Thanks to the right selection of foods that you use to prepare meals, you don't have to miss out on delicious, sweet temptations even when you're on a diet. Our first suggestion for a healthy snack is a chocolate avocado pudding that will add a healthy variety to your keto diet meal plan.

Ingredients:

3 ripe avocados
40 g Cocoa powder
1 TL Espressopulver
110 g Honig
3 tbsp coconut milk
1 TL Vanilleextrakt
1 teaspoon sea salt, plus extra for garnish
1 tbsp raw cacao nibs, plus extra for garnish

Halve the avocados, remove the seeds, scoop out the flesh and put it in the food processor. Add cocoa powder, espresso powder, honey, coconut milk, vanilla extract and sea salt to the food processor and blend until smooth. Finally, stir in the raw cacao nibs. Divide the mixture into bowls and cover with cling film. Ask thatKeto Dessertin the fridge for 30 minutes. Serve garnished with a little sea salt and more cocoa nibs if desired.

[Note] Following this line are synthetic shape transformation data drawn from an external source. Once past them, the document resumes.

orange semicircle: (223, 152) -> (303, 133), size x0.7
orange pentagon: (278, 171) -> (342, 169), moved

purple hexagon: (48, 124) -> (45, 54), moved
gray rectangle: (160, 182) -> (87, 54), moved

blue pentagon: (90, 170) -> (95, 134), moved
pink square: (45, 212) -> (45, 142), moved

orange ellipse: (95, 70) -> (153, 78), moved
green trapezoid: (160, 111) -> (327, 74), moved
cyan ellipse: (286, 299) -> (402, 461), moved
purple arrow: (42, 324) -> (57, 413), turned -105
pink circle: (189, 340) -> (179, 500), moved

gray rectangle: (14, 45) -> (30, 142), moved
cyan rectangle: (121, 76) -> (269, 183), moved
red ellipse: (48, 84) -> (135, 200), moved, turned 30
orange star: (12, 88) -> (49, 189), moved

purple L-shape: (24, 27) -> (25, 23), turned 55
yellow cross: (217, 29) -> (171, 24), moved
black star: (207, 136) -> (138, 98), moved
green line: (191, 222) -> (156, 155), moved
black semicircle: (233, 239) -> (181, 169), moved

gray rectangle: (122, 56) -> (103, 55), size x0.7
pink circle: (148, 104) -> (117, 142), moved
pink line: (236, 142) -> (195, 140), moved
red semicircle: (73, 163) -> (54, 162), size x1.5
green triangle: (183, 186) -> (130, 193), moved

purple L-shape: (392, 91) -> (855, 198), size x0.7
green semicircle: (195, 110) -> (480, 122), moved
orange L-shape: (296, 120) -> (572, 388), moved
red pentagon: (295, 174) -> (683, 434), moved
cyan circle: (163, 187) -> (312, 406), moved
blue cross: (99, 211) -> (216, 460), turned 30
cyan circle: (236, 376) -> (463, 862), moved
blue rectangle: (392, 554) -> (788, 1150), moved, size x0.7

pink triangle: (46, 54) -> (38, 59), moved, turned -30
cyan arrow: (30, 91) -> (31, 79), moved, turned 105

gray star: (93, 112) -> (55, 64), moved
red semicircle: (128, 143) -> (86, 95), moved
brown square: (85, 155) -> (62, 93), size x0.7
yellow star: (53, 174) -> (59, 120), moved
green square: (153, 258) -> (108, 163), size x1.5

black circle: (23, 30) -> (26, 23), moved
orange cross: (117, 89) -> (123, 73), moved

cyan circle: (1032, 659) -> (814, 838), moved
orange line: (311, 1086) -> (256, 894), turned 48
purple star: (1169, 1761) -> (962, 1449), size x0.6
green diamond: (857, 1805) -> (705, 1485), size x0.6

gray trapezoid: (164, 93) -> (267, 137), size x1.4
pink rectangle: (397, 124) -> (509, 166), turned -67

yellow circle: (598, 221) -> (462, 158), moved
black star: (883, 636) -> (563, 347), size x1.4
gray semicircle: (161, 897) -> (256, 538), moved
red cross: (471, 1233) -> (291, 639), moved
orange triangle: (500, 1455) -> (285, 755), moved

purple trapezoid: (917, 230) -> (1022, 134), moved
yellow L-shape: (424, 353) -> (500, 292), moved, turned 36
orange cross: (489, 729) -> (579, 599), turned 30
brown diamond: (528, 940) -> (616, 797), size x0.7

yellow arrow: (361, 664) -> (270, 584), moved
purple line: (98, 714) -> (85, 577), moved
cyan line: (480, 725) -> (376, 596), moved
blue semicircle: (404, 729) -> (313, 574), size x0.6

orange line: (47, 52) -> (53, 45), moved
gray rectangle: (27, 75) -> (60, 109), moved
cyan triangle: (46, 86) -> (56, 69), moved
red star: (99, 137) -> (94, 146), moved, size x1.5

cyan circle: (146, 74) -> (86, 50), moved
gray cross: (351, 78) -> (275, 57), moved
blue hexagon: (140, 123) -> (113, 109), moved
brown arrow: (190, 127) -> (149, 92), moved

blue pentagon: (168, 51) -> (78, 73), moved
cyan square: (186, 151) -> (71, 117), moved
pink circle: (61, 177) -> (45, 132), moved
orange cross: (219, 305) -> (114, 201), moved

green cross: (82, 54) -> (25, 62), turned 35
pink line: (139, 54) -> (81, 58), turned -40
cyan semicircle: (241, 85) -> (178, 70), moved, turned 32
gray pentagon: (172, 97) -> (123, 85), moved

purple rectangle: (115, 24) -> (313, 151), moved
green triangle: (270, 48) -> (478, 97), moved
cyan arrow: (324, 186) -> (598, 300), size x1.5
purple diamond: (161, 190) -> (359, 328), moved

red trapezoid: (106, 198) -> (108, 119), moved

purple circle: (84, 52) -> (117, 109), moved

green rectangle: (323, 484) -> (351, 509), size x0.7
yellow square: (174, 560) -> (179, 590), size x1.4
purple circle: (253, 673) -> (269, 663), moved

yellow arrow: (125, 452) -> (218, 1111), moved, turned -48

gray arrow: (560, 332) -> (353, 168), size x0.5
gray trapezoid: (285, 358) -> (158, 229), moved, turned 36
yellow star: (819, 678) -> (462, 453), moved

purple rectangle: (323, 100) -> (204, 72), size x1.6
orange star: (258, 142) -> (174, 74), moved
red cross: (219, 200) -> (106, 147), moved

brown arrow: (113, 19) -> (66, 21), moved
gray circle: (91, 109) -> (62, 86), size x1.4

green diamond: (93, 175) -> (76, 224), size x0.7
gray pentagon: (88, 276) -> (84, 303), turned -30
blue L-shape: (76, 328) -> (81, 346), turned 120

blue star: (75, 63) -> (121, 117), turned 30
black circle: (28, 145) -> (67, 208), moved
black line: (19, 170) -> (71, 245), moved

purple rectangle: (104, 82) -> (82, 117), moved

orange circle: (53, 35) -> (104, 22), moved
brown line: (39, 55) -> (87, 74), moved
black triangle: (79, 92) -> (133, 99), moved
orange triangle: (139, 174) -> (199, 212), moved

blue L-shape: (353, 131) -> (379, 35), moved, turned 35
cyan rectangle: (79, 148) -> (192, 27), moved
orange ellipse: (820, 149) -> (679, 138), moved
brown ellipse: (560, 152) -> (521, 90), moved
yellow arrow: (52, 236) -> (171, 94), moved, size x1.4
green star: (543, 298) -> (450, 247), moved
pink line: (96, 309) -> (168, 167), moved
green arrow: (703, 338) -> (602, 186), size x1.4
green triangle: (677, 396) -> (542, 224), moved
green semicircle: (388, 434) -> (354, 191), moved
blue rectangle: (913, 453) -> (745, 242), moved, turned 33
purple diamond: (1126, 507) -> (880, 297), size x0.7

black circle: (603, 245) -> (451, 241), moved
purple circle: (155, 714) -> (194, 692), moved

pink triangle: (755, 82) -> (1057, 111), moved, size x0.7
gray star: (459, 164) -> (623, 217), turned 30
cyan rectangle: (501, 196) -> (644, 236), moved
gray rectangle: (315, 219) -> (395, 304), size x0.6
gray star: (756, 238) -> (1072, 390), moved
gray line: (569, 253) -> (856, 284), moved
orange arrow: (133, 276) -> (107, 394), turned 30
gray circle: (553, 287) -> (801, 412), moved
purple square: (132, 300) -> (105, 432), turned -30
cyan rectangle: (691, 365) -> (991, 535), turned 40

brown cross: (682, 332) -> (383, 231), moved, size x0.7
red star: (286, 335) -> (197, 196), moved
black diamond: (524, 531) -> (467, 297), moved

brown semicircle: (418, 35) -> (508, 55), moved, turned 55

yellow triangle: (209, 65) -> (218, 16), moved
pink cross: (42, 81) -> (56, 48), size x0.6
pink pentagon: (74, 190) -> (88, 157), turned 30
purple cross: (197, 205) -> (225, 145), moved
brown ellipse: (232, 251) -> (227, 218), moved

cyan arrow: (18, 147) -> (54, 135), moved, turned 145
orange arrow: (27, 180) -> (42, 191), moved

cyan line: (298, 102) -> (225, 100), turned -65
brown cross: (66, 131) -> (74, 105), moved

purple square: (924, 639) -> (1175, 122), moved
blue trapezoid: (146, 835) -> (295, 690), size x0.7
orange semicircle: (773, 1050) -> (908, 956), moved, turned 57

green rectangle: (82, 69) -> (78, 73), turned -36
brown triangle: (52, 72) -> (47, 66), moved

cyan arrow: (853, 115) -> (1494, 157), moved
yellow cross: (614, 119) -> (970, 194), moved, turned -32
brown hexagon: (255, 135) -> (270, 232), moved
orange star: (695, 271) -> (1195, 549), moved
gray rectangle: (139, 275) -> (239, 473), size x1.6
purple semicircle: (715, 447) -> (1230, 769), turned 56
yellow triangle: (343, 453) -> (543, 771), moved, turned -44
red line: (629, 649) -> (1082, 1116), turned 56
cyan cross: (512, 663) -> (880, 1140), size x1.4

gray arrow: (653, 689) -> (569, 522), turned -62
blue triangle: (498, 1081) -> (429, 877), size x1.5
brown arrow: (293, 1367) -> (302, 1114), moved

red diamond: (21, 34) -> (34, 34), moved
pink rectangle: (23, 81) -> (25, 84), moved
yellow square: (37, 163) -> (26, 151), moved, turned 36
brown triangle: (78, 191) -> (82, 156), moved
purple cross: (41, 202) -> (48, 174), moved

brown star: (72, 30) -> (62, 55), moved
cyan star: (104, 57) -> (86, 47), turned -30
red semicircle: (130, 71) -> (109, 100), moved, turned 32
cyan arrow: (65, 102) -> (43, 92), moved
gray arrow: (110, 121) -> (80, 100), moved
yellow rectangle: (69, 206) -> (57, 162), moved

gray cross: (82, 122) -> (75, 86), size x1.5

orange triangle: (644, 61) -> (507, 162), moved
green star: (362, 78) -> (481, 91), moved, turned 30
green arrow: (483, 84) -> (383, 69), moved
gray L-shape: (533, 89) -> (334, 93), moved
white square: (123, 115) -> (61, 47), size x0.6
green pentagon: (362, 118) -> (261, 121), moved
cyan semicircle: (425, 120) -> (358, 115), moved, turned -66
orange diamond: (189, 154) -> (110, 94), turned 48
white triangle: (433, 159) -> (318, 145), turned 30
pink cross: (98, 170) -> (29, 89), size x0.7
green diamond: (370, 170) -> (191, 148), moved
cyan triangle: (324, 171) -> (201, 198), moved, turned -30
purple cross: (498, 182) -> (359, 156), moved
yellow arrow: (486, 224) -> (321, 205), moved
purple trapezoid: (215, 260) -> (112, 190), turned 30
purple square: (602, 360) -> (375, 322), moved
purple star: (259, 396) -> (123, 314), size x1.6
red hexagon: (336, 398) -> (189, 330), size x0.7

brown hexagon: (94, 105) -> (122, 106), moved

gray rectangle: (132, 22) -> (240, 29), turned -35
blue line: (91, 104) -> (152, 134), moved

Keto coconut cookie without the back

If you like the special smell of coconut, then the following keto coconut cookies recipe will suit your taste. This snack is made with no sugar, just 3 ingredients and takes less than 15 minutes.

Ingredients:

225 g Coconut flock
200g coconut oil, melted
150 g maple syrup

Line a baking tray with baking paper and set aside. Mix all ingredients in a mixing bowl. With wet hands, form small balls out of the dough and place them next to each other with a little space between them. Flatten them slightly with a fork and let the cookies solidify in the refrigerator.